Le résultat est à la hauteur des ambitions : les photos dévoilent tout : bœuf séché au micro-ondes (c’est excellent paraît-il), pop-corn en train d’éclater, cuisson « en direct » de divers aliments.
La chaine YouTube dédiée contient quelques vidéos explicites à ce sujet.

5. Déguster ?

Le cinquième tome, ainsi qu’un carnet spiralé et plastifié ne contiennent que des recettes, du traditionnel Fish and chips aux préparations les plus audacieuses comme les billes de foie gras, la gelée de Xérès en dés ou le pudding de pop-corn… On se doutera que tout n’est pas réalisable par le commun des cuisiniers amateurs et que l’essentiel des recettes, à l’image de certains livres de voyages, risque de ne rester qu’un support à l’imagination.
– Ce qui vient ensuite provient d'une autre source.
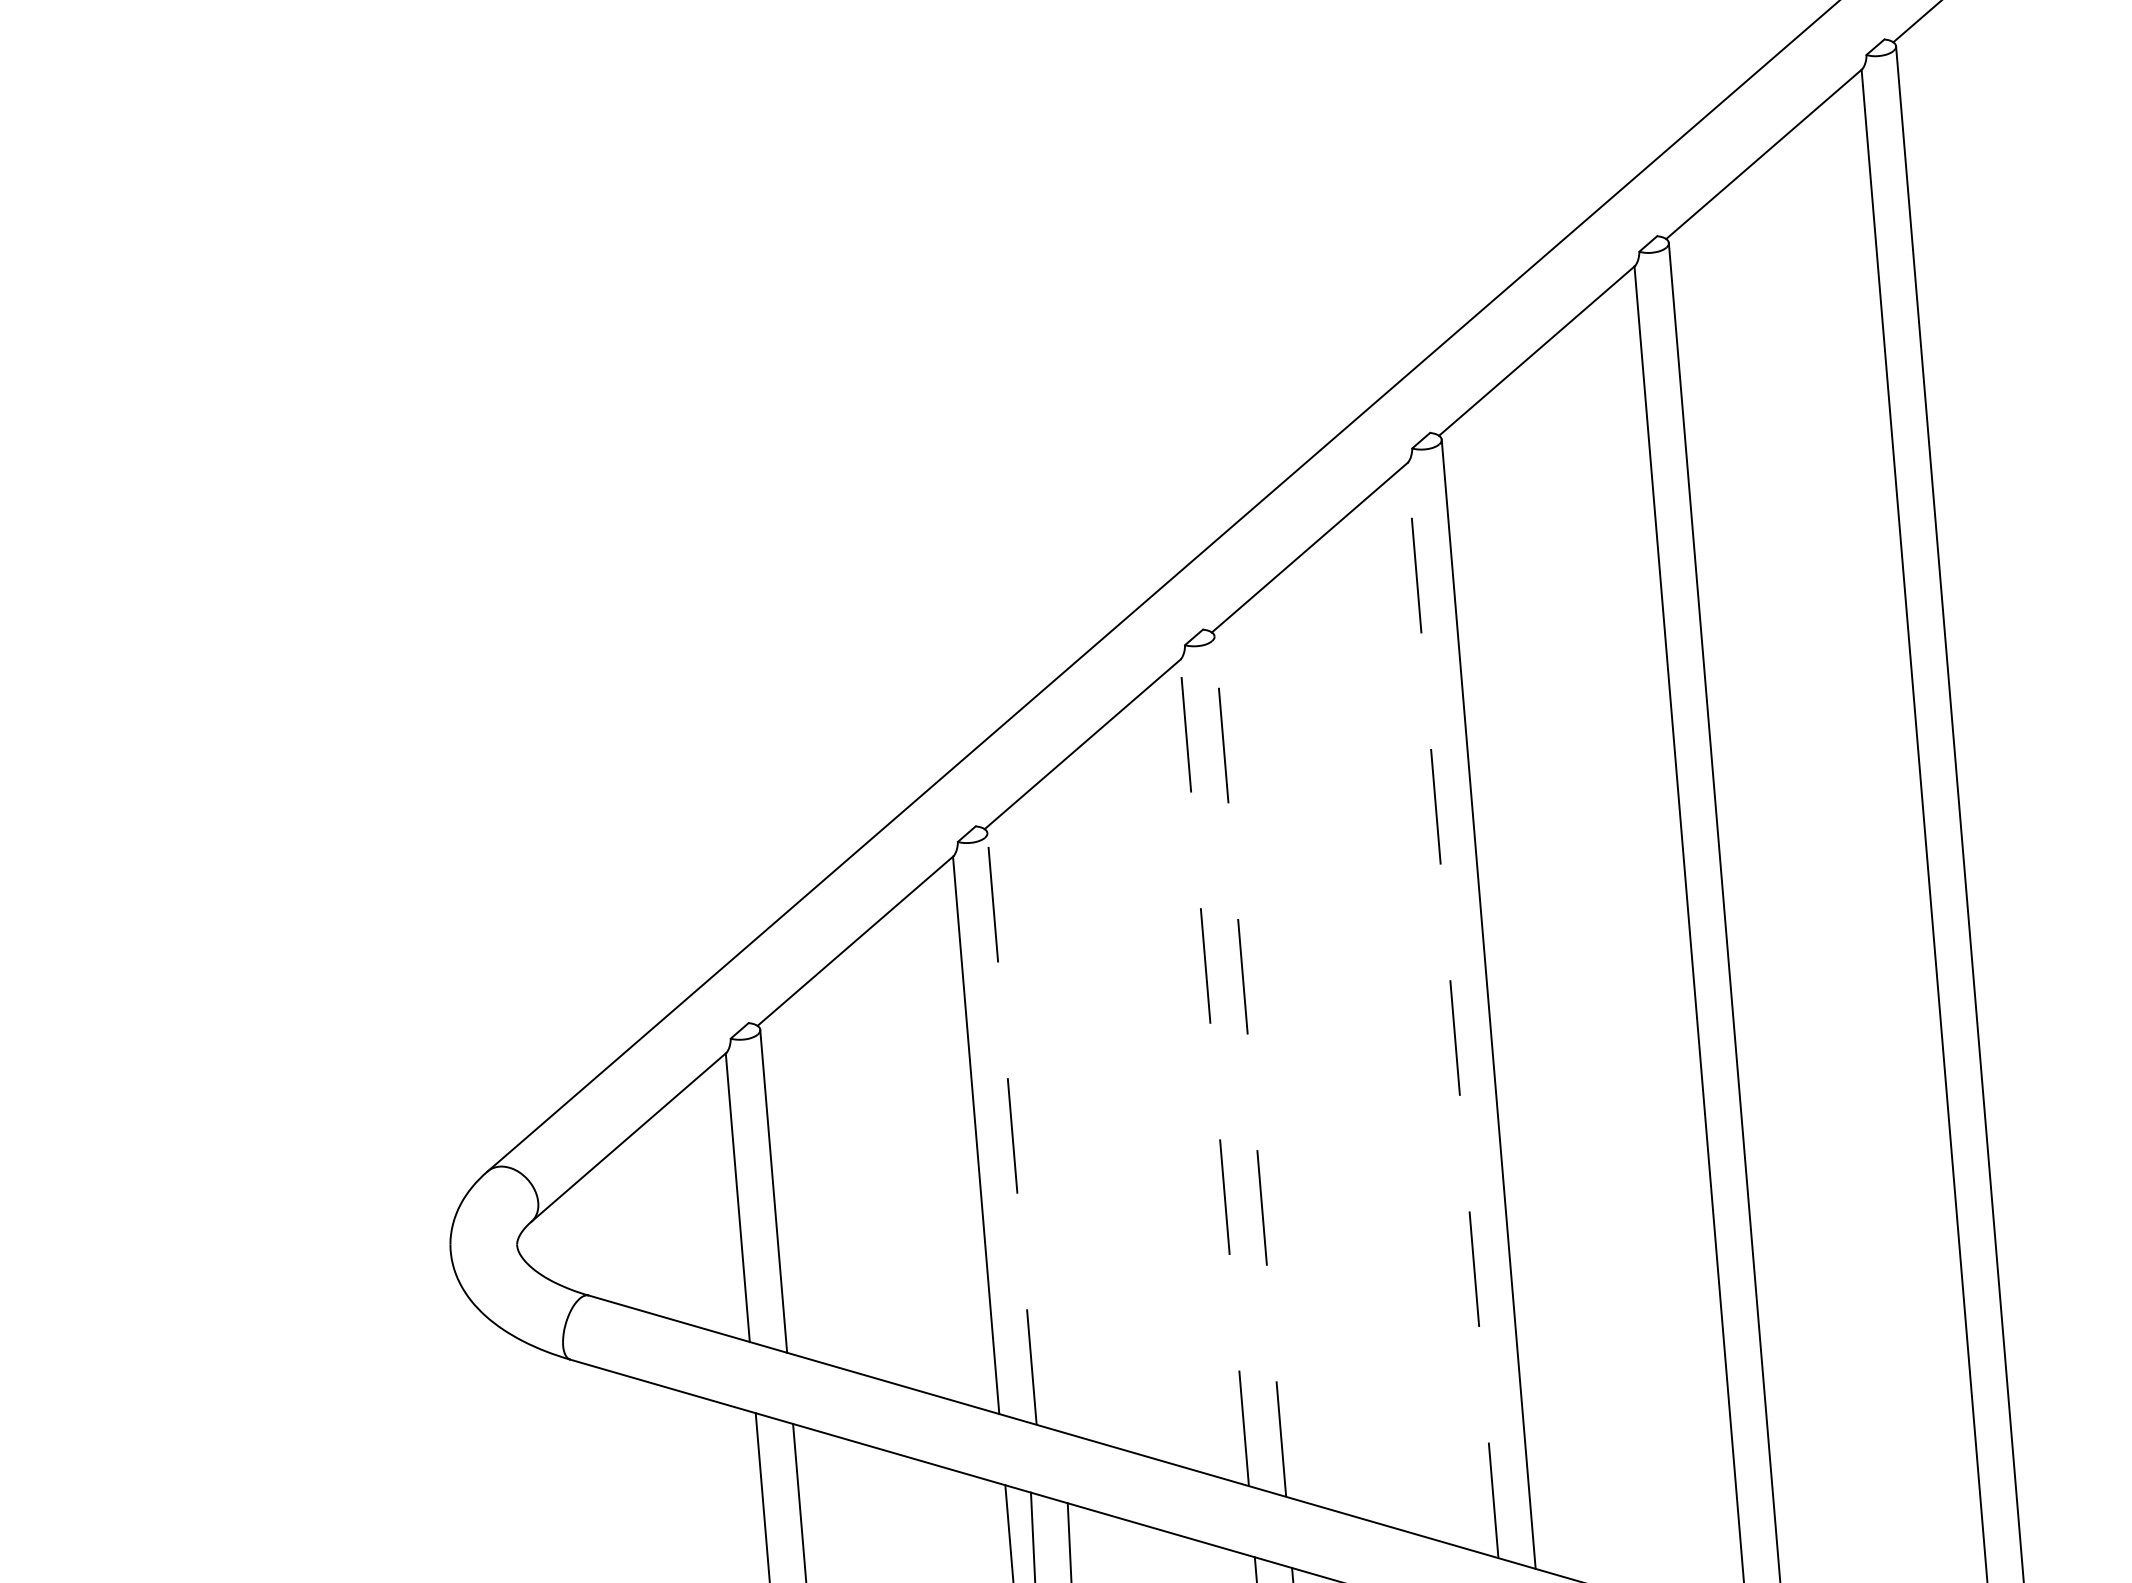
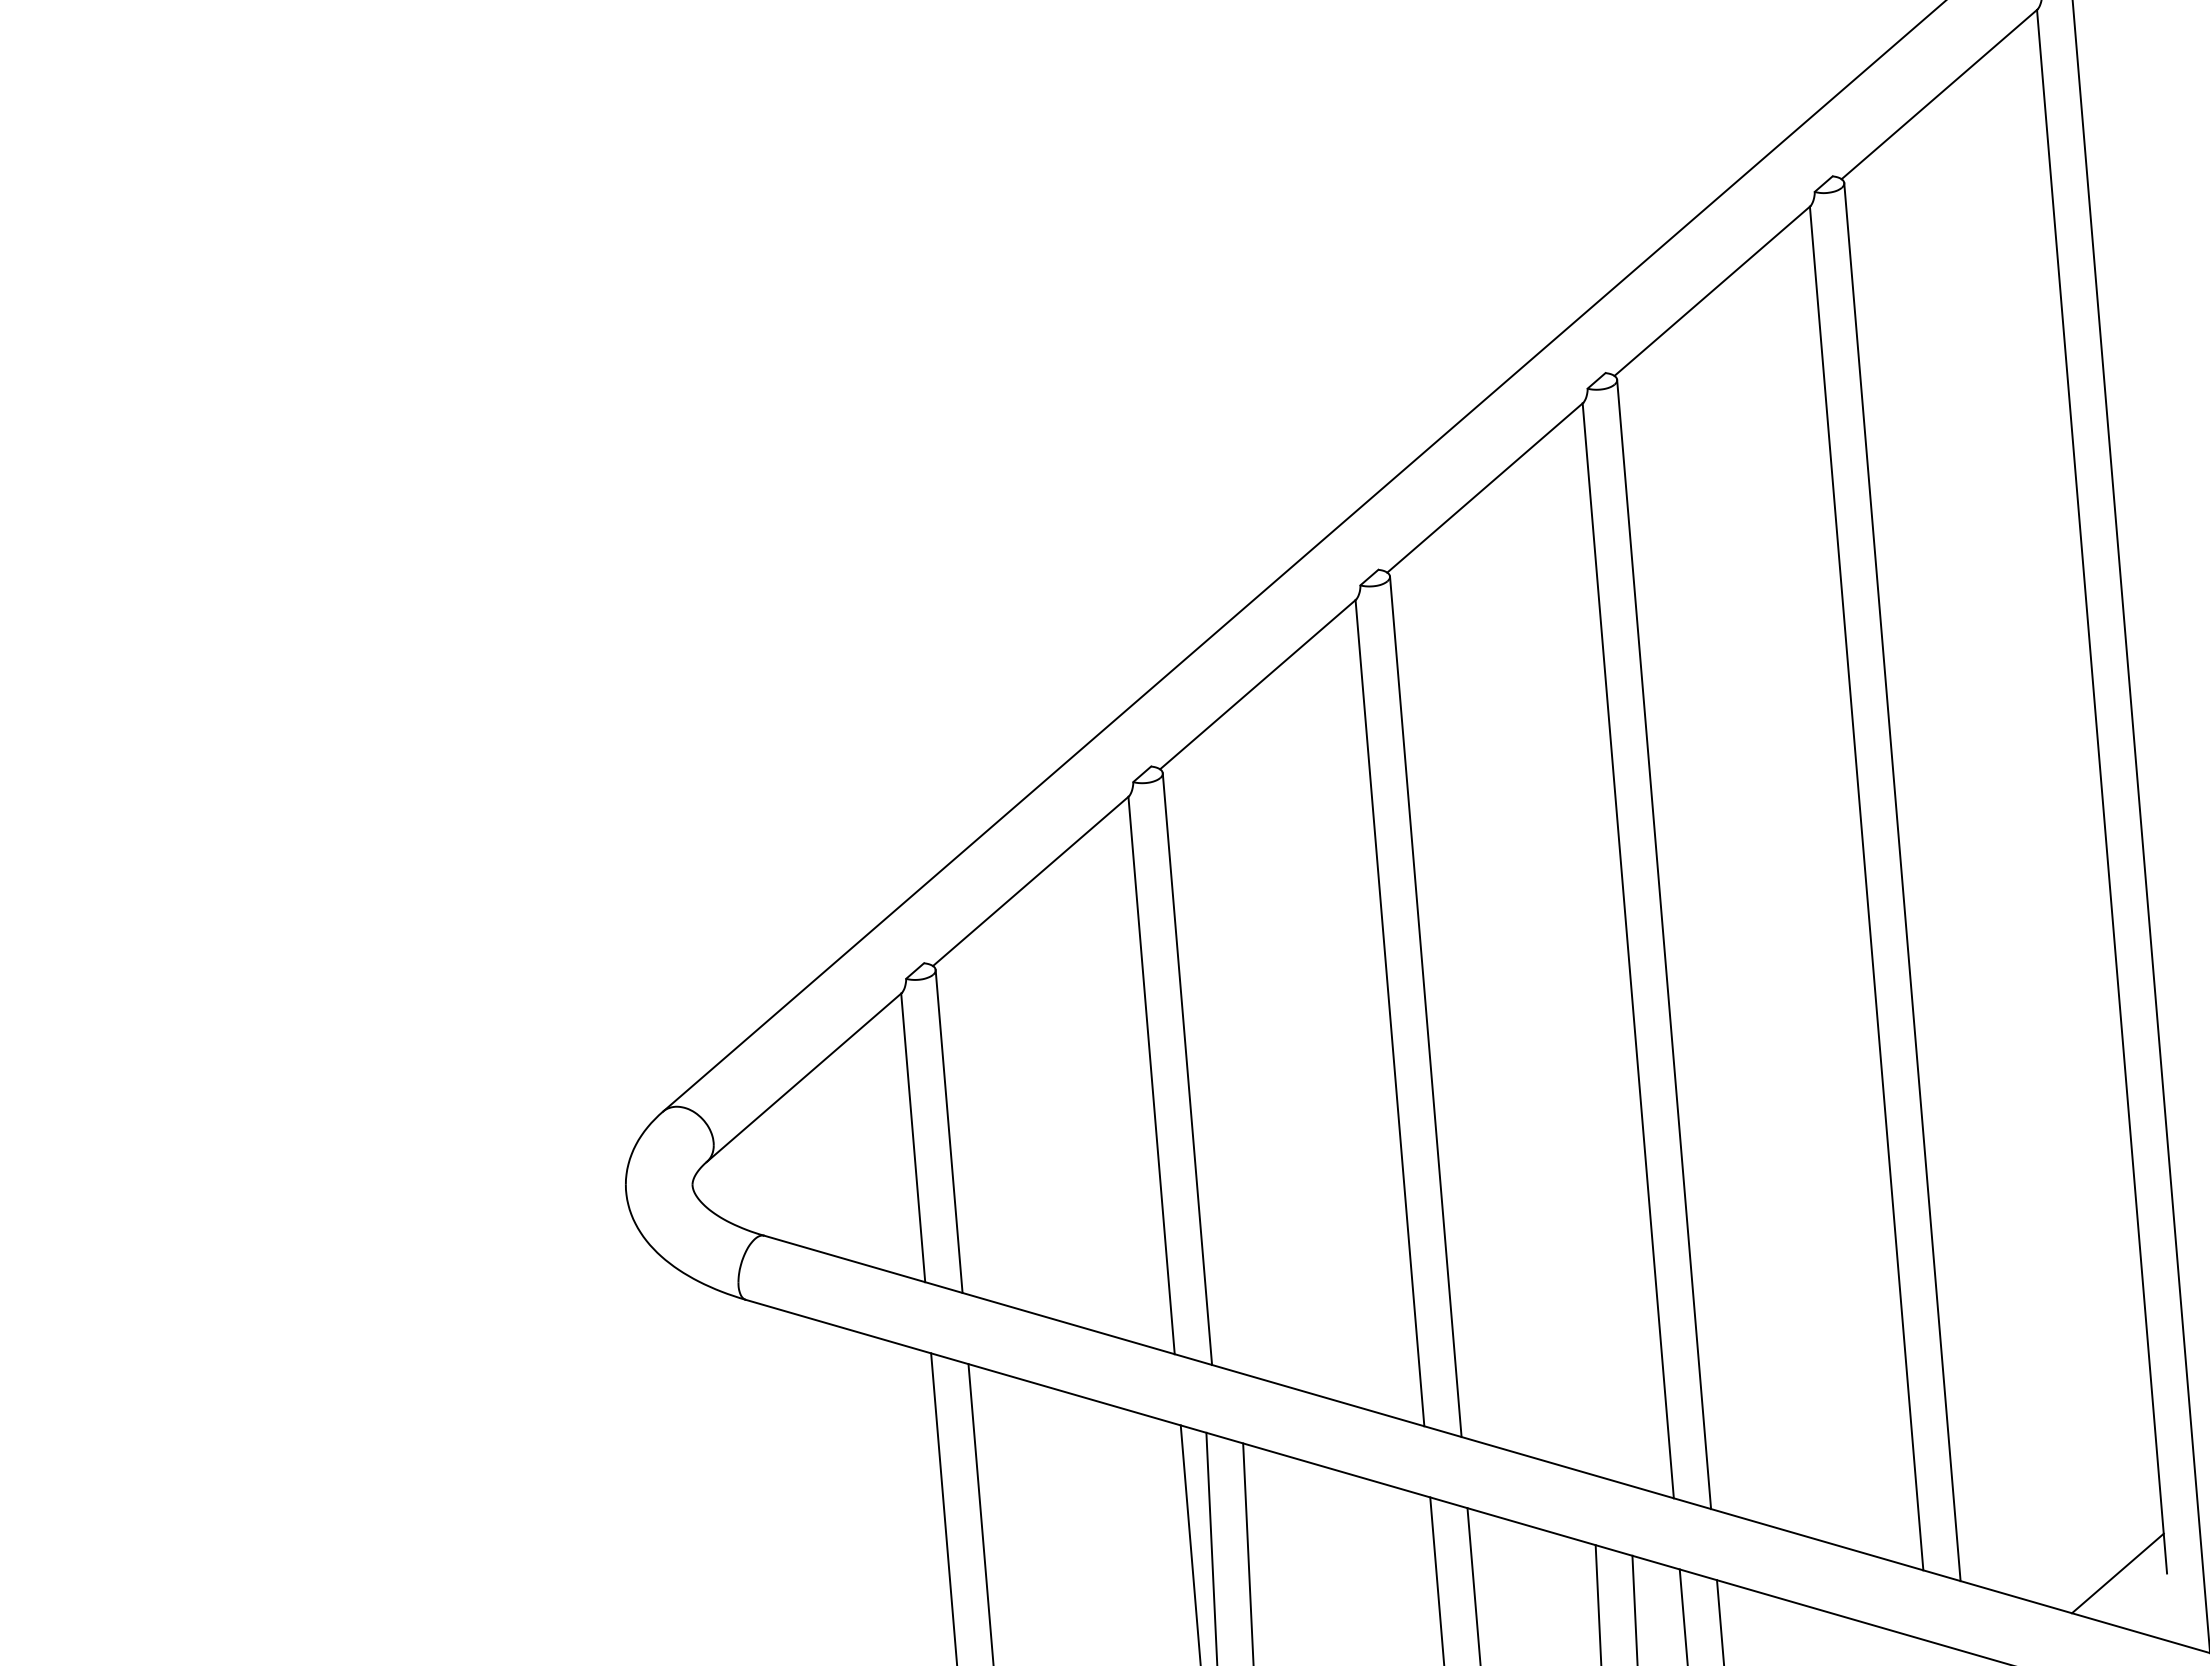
line: (1453, 1010) -> (1628, 950), dashed -> solid
line: (1250, 1066) -> (1425, 1006), dashed -> solid
line: (1214, 1073) -> (1389, 1013), dashed -> solid
line: (1012, 1129) -> (1187, 1069), dashed -> solid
Pour autant, une légère critique se fait jour lorsqu’on referme la dernière page de la bête : la passion, donnée irrationnelle ne s’est-elle pas diluée en route ? « La cuisine, c’est beaucoup plus que des recettes » disait naguère un chef fameux.
Cette passion est essentielle pour une bonne transmission aux plus jeunes, de même qu’une certaine incertitude face à la réussite d’une recette Sans poésie, sans « alchimie », la cuisine est condamnée à n’être qu’une technologie utilitariste et nourricière. Puissent tous les cuisiniers ne jamais l’oublier.